Recently I was the tech lead on a project at the company that I work for where we were doing a software upgrade. Upgrade is such a vague term in any IT organization and in this case the upgrade project was very extensive. The application that we upgrade must remain secret but it is a tier 1 application, an application with very strict uptime requirements. There were lots of changes and a long project so I thought this would make a nice case study on how to do the implementation of an application upgrade.
Environment Before Upgrade
Citrix 3.0 farm
Version 3 of app
Database of Oracle 9i on Windows
Environment After Upgrade
Citrix 4.0 farm
Version 6 of app
Database of Oracle 10G on Unix
The application was running smoothly before our upgrade and during the upgrade and testing process we needed to iron out some bugs with a new app install process and validate the application as there was rogue code that was added to get the application originally into production three years ago. During the testing phase over 6 months we went through three service packs and then three full cycles of user testing and at least ten very documented installs so as not to get into any problems during a long day to upgrade to production.
Citrix farm upgrade
As far as the Citrix farm upgrade went everything went very smoothly as the changes from Metaframe 3.0 to 4.0 was not very difficult.

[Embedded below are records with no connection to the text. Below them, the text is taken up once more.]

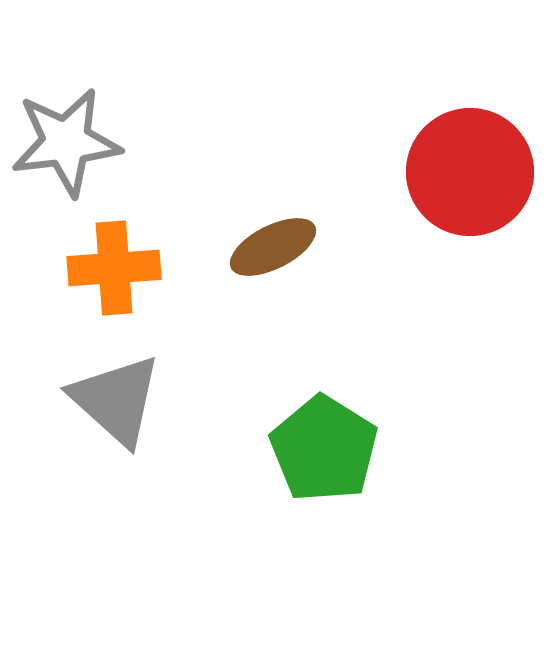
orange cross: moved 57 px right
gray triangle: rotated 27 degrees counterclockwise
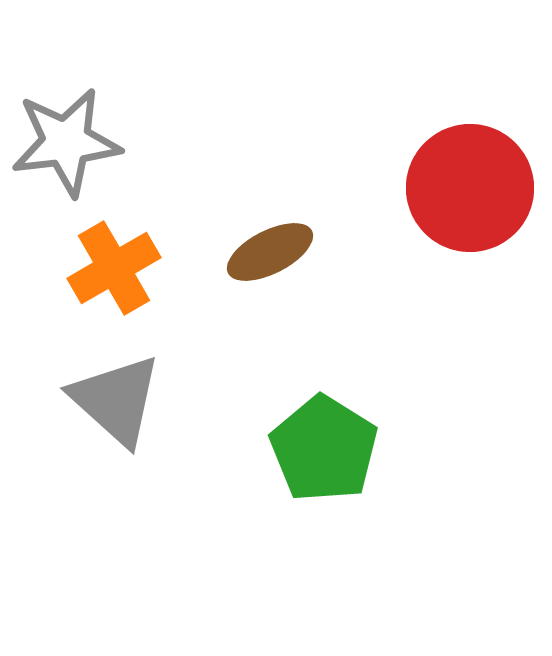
red circle: moved 16 px down
brown ellipse: moved 3 px left, 5 px down
orange cross: rotated 26 degrees counterclockwise
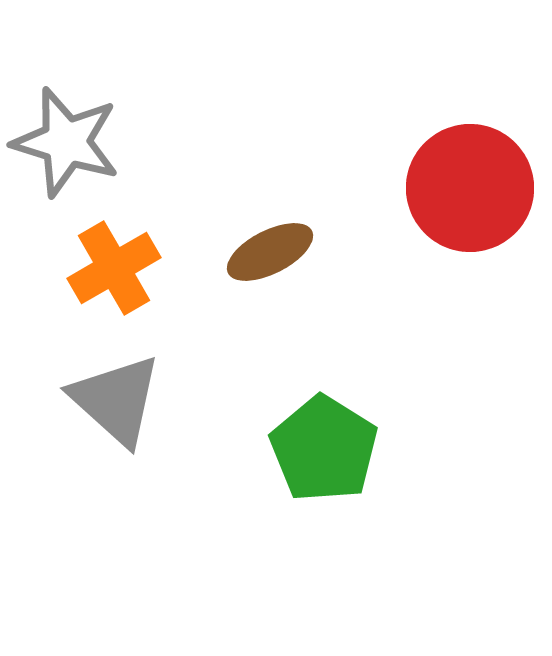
gray star: rotated 24 degrees clockwise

We were very fortunate in the upgrade to Oracle 10g on Unix as we inherited unused hardware from another project which allowed us to run the upgrade many times with no problems, the best new feature that we were able to take advantage of was Flahback, a new utility in Oracle that allowed us to quickly move back to our original data if there was any problem with the load of the upgrade scripts. The old Windows environment was very stable but being able to move our staging to it’s own environment was a real help for performance even though we stressed to users that there were no performance testing guarantees in staging.
Day of upgrade deployment
The day that we did the upgrade was a Sunday and the upgrade because of changes to the application, Oracle and to a lesser extent Citrix made for a really long outage to the application. The upgrade was scheduled to take 12 hours and it took just that amount of time. Although you always have unforeseen issues when you do an upgrade we knew how long every step would take and did take. One of the great things that we used was a conference bridge throughout the day so that everyone would be able to communicate at any time to the entire upgrade team. The upgrade was a success and was really never in doubt thanks to extensive testing.
Challenges met and passed
Looking back is the best way to make sure that a large upgrade project will come together well. One of the reasons that the upgrade took so long was that there were so many changes to the infrastructure that changed in the one upgrade.
We considered doing the Citrix change first, then a few weeks later the Oracle on Unix change, then finally a few weeks later the application change. I would have preferred having a few shorter outages to do this instead of taking a Tier 1 app down for a whole day and also we would have reduced the risk to implement. This tactic was turned down by the project manager as he was more comfortable with having no question around the changes even if there were a lot of them all at the same time. Still not too happy with this approach for the future but it did certainly worked.